# What the task requires
Using only the entries below, output the lines starting at the one containing "Tout refuser" and ending at the one containing "и т.д.); резцов, инструментов", exactly and inclusive of both, omitting the pictures.

━━━

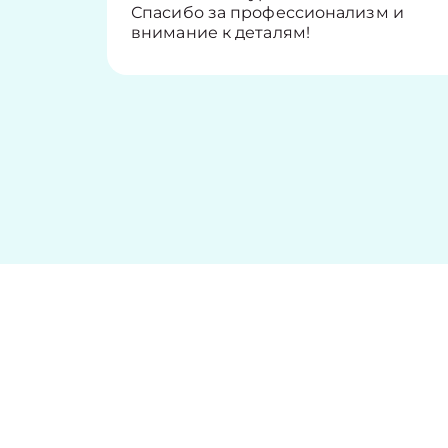
Спасибо за профессионализм и
внимание к деталям!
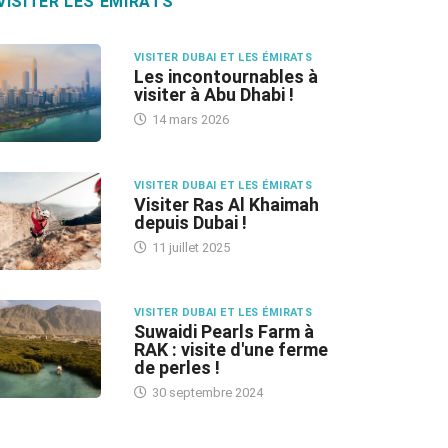
VISITER LES ÉMIRATS
VISITER DUBAI ET LES ÉMIRATS
Les incontournables à
visiter à Abu Dhabi !
14 mars 2026
VISITER DUBAI ET LES ÉMIRATS
Visiter Ras Al Khaimah
depuis Dubai !
11 juillet 2025
VISITER DUBAI ET LES ÉMIRATS
Suwaidi Pearls Farm à
RAK : visite d'une ferme
de perles !
30 septembre 2024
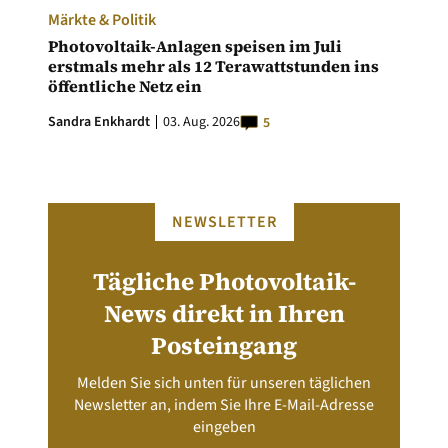
Märkte & Politik
Photovoltaik-Anlagen speisen im Juli
erstmals mehr als 12 Terawattstunden ins
öffentliche Netz ein
Sandra Enkhardt
03. Aug. 2026
5
NEWSLETTER
Tägliche Photovoltaik-
News direkt in Ihren
Posteingang
Melden Sie sich unten für unseren täglichen
Newsletter an, indem Sie Ihre E-Mail-Adresse
eingeben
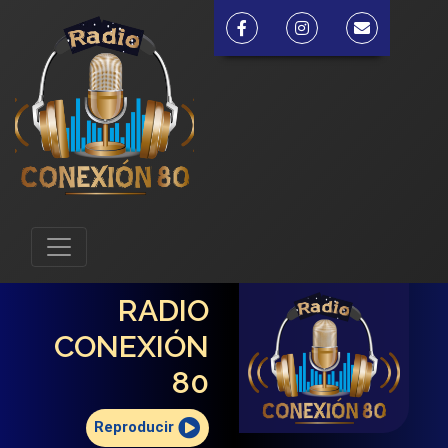
RADIO
CONEXIÓN
80
Reproducir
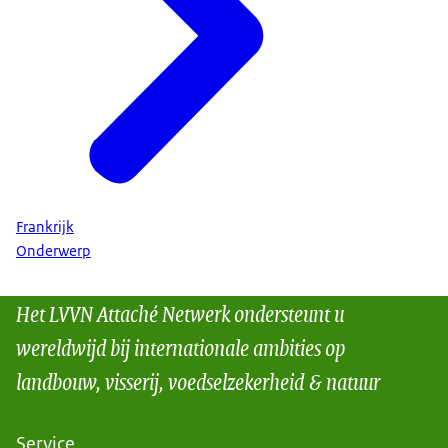
Frankrijk
Onderwerp
Het LVVN Attaché Netwerk ondersteunt u
wereldwijd bij internationale ambities op
landbouw, visserij, voedselzekerheid & natuur
Service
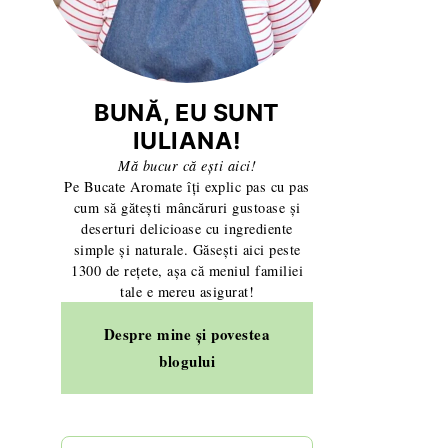
BUNĂ, EU SUNT
IULIANA!
Mă bucur că ești aici!
Pe Bucate Aromate îți explic pas cu pas
cum să gătești mâncăruri gustoase și
deserturi delicioase cu ingrediente
simple și naturale. Găsești aici peste
1300 de rețete, așa că meniul familiei
tale e mereu asigurat!
Despre mine și povestea
blogului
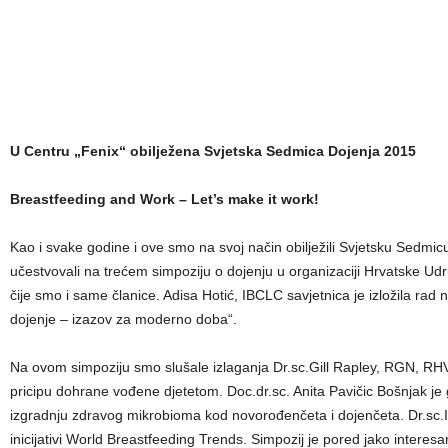
U Centru „Fenix“ obilježena Svjetska Sedmica Dojenja 2015
Breastfeeding and Work – Let’s make it work!
Kao i svake godine i ove smo na svoj način obilježili Svjetsku Sedmi
učestvovali na trećem simpoziju o dojenju u organizaciji Hrvatske Ud
čije smo i same članice. Adisa Hotić, IBCLC savjetnica je izložila rad
dojenje – izazov za moderno doba“.
Na ovom simpoziju smo slušale izlaganja Dr.sc.Gill Rapley, RGN, RHV k
pricipu dohrane vođene djetetom. Doc.dr.sc. Anita Pavičic Bošnjak je 
izgradnju zdravog mikrobioma kod novorođenčeta i dojenčeta. Dr.sc.Ir
inicijativi World Breastfeeding Trends. Simpozij je pored jako interesa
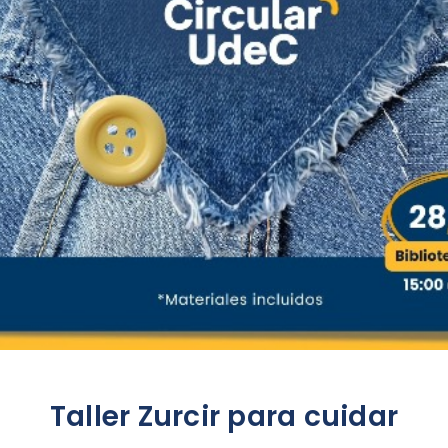
Taller Zurcir para cuidar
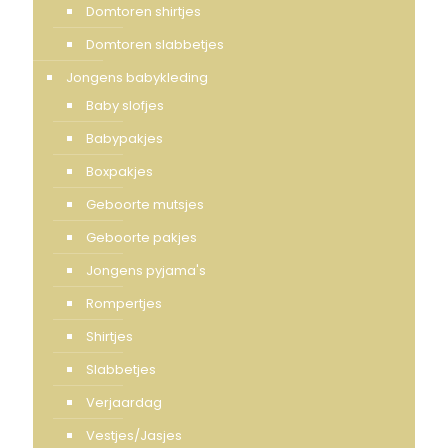
Domtoren shirtjes
Domtoren slabbetjes
Jongens babykleding
Baby slofjes
Babypakjes
Boxpakjes
Geboorte mutsjes
Geboorte pakjes
Jongens pyjama's
Rompertjes
Shirtjes
Slabbetjes
Verjaardag
Vestjes/Jasjes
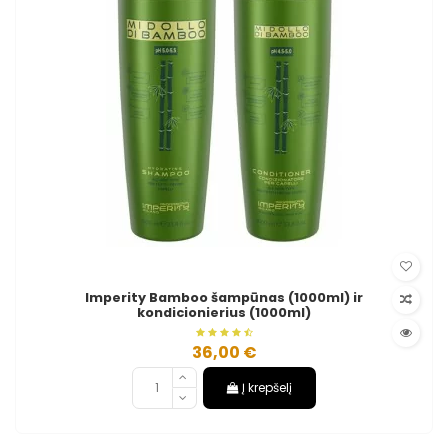
Imperity Bamboo šampūnas (1000ml) ir
kondicionierius (1000ml)
36,00 €
Į krepšelį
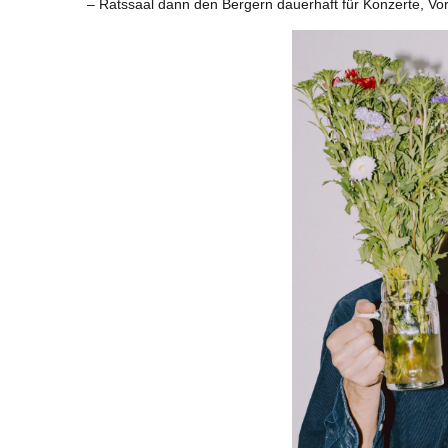
– Ratssaal dann den Bergern dauerhaft für Konzerte, Vo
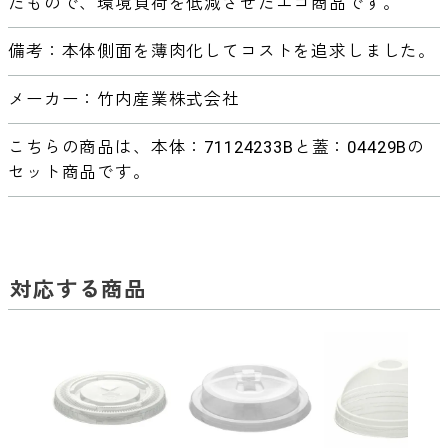
たもので、環境負荷を低減させたエコ商品です。
備考：本体側面を薄肉化してコストを追求しました。
メーカー：竹内産業株式会社
こちらの商品は、本体：71124233Bと蓋：04429Bの
セット商品です。
対応する商品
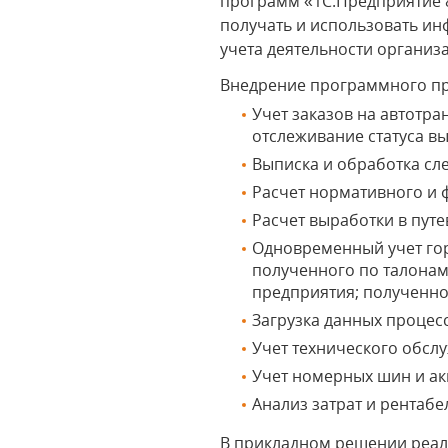
программ «1С:Предприятие 
получать и использовать и
учета деятельности организ
Внедрение программного про
Учет заказов на автотр
отслеживание статуса в
Выписка и обработка сл
Расчет нормативного и 
Расчет выработки в пут
Одновременный учет гор
полученного по талонам
предприятия; полученно
Загрузка данных процес
Учет технического обсл
Учет номерных шин и ак
Анализ затрат и рентабе
В прикладном решении реал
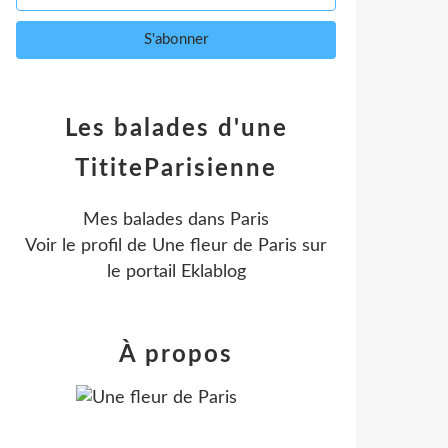
Les balades d'une
TititeParisienne
Mes balades dans Paris
Voir le profil de
Une fleur de Paris
sur
le portail Eklablog
À propos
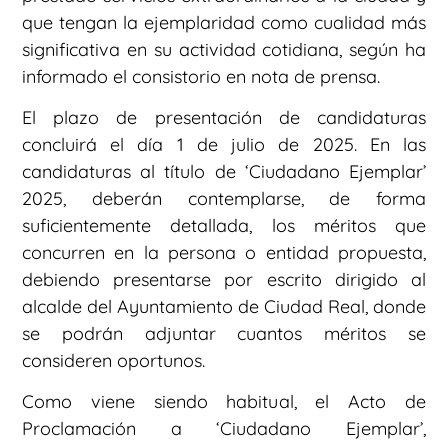
que tengan la ejemplaridad como cualidad más
significativa en su actividad cotidiana, según ha
informado el consistorio en nota de prensa.
El plazo de presentación de candidaturas
concluirá el día 1 de julio de 2025. En las
candidaturas al título de ‘Ciudadano Ejemplar’
2025, deberán contemplarse, de forma
suficientemente detallada, los méritos que
concurren en la persona o entidad propuesta,
debiendo presentarse por escrito dirigido al
alcalde del Ayuntamiento de Ciudad Real, donde
se podrán adjuntar cuantos méritos se
consideren oportunos.
Como viene siendo habitual, el Acto de
Proclamación a ‘Ciudadano Ejemplar’,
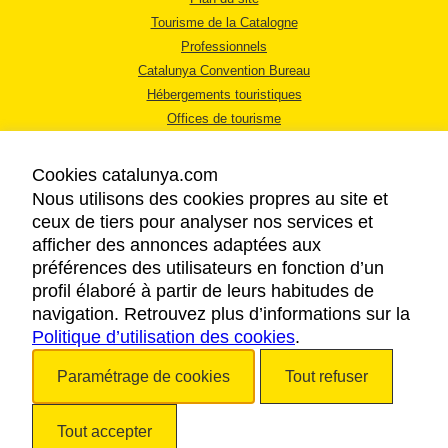
Tourisme de la Catalogne
Professionnels
Catalunya Convention Bureau
Hébergements touristiques
Offices de tourisme
Cookies catalunya.com
Nous utilisons des cookies propres au site et
ceux de tiers pour analyser nos services et
afficher des annonces adaptées aux
MENTIONS LÉGALES
préférences des utilisateurs en fonction d’un
RÈGLES DE CONFIDENTIALITÉ
profil élaboré à partir de leurs habitudes de
COOKIES
navigation. Retrouvez plus d’informations sur la
Politique d’utilisation des cookies
ACCESSIBILITÉ
.
Paramétrage de cookies
Tout refuser
Copyright © 2026. Tourisme de la Catalogne. Tous droits réservés.
Tout accepter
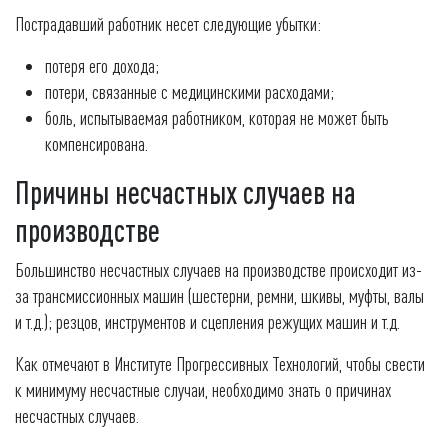
Пострадавший работник несет следующие убытки:
потеря его дохода;
потери, связанные с медицинскими расходами;
боль, испытываемая работником, которая не может быть
компенсирована.
Причины несчастных случаев на
производстве
Большинство несчастных случаев на производстве происходит из-
за трансмиссионных машин (шестерни, ремни, шкивы, муфты, валы
и т.д.); резцов, инструментов и сцепления режущих машин и т.д.
Как отмечают в Институте Прогрессивных Технологий, чтобы свести
к минимуму несчастные случаи, необходимо знать о причинах
несчастных случаев.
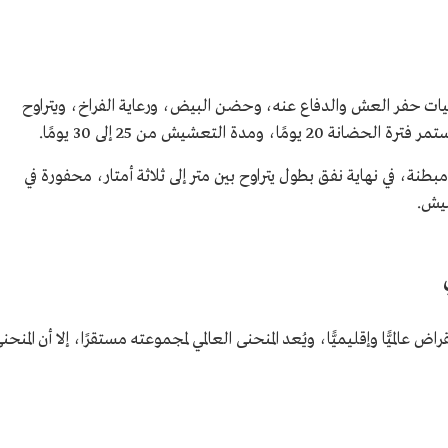
وليات حفر العش والدفاع عنه، وحضن البيض، ورعاية الفراخ، ويتراوح
طنة، في نهاية نفق بطول يتراوح بين متر إلى ثلاثة أمتار، محفورة في
شيش.
اض عالميًّا وإقليميًّا، ويُعد المنحنى العالمي لمجموعته مستقرًا، إلا أن المنحن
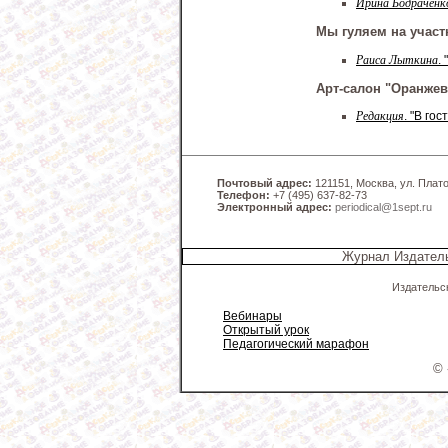
Ирина Бодраченк
Мы гуляем на участ
Раиса Лыткина
.
Арт-салон "Оранже
Редакция
. "В го
Почтовый адрес:
121151, Москва, ул. Платов
Телефон:
+7 (495) 637-82-73
Электронный адрес:
periodical@1sept.ru
Журнал Издатель
Издательс
Вебинары
Открытый урок
Педагогический марафон
© 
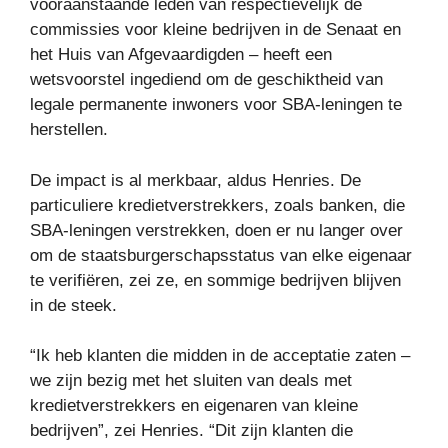
vooraanstaande leden van respectievelijk de
commissies voor kleine bedrijven in de Senaat en
het Huis van Afgevaardigden – heeft een
wetsvoorstel ingediend om de geschiktheid van
legale permanente inwoners voor SBA-leningen te
herstellen.
De impact is al merkbaar, aldus Henries. De
particuliere kredietverstrekkers, zoals banken, die
SBA-leningen verstrekken, doen er nu langer over
om de staatsburgerschapsstatus van elke eigenaar
te verifiëren, zei ze, en sommige bedrijven blijven
in de steek.
“Ik heb klanten die midden in de acceptatie zaten –
we zijn bezig met het sluiten van deals met
kredietverstrekkers en eigenaren van kleine
bedrijven”, zei Henries. “Dit zijn klanten die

━━━

# Response for this exercise
Tout refuser
Copyright © 2026. Tourisme de la Catalogne. Tous droits réservés.
Tout accepter
Пострадавший работник несет следующие убытки:
потеря его дохода;
потери, связанные с медицинскими расходами;
боль, испытываемая работником, которая не может быть
компенсирована.
Причины несчастных случаев на
производстве
Большинство несчастных случаев на производстве происходит из-
за трансмиссионных машин (шестерни, ремни, шкивы, муфты, валы
и т.д.); резцов, инструментов и сцепления режущих машин и т.д.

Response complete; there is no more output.